------ EXCERPTED RECORDS ------
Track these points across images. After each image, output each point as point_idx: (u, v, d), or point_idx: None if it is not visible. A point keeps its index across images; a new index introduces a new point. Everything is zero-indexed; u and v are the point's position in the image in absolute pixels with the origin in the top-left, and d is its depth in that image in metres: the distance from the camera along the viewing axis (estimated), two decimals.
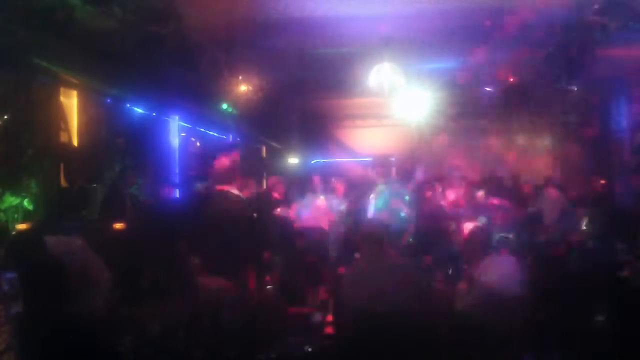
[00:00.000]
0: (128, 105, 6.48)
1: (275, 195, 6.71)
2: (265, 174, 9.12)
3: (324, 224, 6.60)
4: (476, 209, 6.02)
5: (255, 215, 4.99)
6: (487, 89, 9.01)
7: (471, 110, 10.97)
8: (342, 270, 4.67)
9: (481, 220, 5.08)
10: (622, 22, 4.91)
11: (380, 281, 3.36)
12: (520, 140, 12.45)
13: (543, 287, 4.04)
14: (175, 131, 8.01)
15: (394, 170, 5.95)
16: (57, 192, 5.44)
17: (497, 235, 5.21)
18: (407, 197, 5.48)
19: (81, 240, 3.68)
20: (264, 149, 11.56)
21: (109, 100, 6.22)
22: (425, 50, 6.60)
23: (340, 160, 12.37)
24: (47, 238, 3.42)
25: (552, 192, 9.00)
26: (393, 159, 11.64)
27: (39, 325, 2.57)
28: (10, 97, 5.01)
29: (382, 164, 5.74)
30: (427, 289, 3.73)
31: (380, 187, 5.42)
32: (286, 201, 6.76)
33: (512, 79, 8.42)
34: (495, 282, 3.62)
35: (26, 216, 4.94)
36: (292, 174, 9.66)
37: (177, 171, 7.93)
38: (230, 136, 9.72)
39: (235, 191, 4.33)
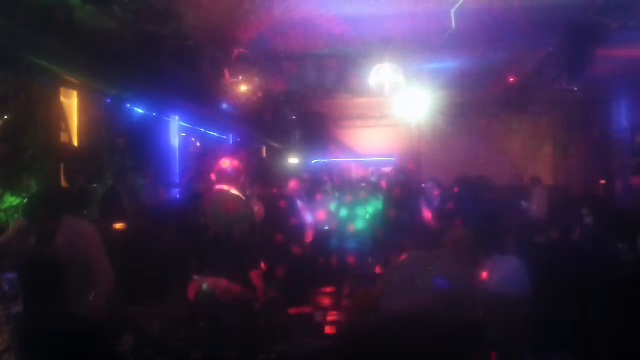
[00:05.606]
0: (128, 105, 6.47)
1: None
2: (265, 174, 9.08)
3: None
4: None
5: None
6: (487, 89, 9.02)
7: (470, 110, 10.99)
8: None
9: None
10: (622, 22, 4.91)
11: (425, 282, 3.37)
12: (519, 140, 12.44)
13: (541, 287, 4.03)
14: (175, 131, 8.01)
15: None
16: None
17: None
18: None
19: (93, 227, 3.70)
20: (264, 149, 11.55)
21: (109, 100, 6.21)
22: (425, 50, 6.61)
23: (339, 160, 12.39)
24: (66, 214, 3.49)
25: (540, 191, 9.05)
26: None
27: (39, 320, 2.56)
28: (10, 97, 5.01)
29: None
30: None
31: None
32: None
33: (512, 79, 8.44)
34: (497, 283, 3.63)
35: None
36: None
37: (177, 171, 7.93)
38: (230, 136, 9.72)
39: (234, 191, 4.32)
------
→ INSTRUCTIONS TO FOLLOW
Retype each line above exactly and leave out any picture.

→ EXERCISE ANSWER
Track these points across images. After each image, output each point as point_idx: (u, v, d), or point_idx: None if it is not visible. A point keeps its index across images; a new index introduces a new point. Everything is zero-indexed; u and v are the point's position in the image in absolute pixels with the origin in the top-left, and d is its depth in that image in metres: the distance from the camera along the viewing axis (estimated), two decimals.
[00:00.000]
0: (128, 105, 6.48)
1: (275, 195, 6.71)
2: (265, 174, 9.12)
3: (324, 224, 6.60)
4: (476, 209, 6.02)
5: (255, 215, 4.99)
6: (487, 89, 9.01)
7: (471, 110, 10.97)
8: (342, 270, 4.67)
9: (481, 220, 5.08)
10: (622, 22, 4.91)
11: (380, 281, 3.36)
12: (520, 140, 12.45)
13: (543, 287, 4.04)
14: (175, 131, 8.01)
15: (394, 170, 5.95)
16: (57, 192, 5.44)
17: (497, 235, 5.21)
18: (407, 197, 5.48)
19: (81, 240, 3.68)
20: (264, 149, 11.56)
21: (109, 100, 6.22)
22: (425, 50, 6.60)
23: (340, 160, 12.37)
24: (47, 238, 3.42)
25: (552, 192, 9.00)
26: (393, 159, 11.64)
27: (39, 325, 2.57)
28: (10, 97, 5.01)
29: (382, 164, 5.74)
30: (427, 289, 3.73)
31: (380, 187, 5.42)
32: (286, 201, 6.76)
33: (512, 79, 8.42)
34: (495, 282, 3.62)
35: (26, 216, 4.94)
36: (292, 174, 9.66)
37: (177, 171, 7.93)
38: (230, 136, 9.72)
39: (235, 191, 4.33)
[00:05.606]
0: (128, 105, 6.47)
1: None
2: (265, 174, 9.08)
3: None
4: None
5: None
6: (487, 89, 9.02)
7: (470, 110, 10.99)
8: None
9: None
10: (622, 22, 4.91)
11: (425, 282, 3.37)
12: (519, 140, 12.44)
13: (541, 287, 4.03)
14: (175, 131, 8.01)
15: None
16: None
17: None
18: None
19: (93, 227, 3.70)
20: (264, 149, 11.55)
21: (109, 100, 6.21)
22: (425, 50, 6.61)
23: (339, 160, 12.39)
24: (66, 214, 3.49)
25: (540, 191, 9.05)
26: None
27: (39, 320, 2.56)
28: (10, 97, 5.01)
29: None
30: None
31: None
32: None
33: (512, 79, 8.44)
34: (497, 283, 3.63)
35: None
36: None
37: (177, 171, 7.93)
38: (230, 136, 9.72)
39: (234, 191, 4.32)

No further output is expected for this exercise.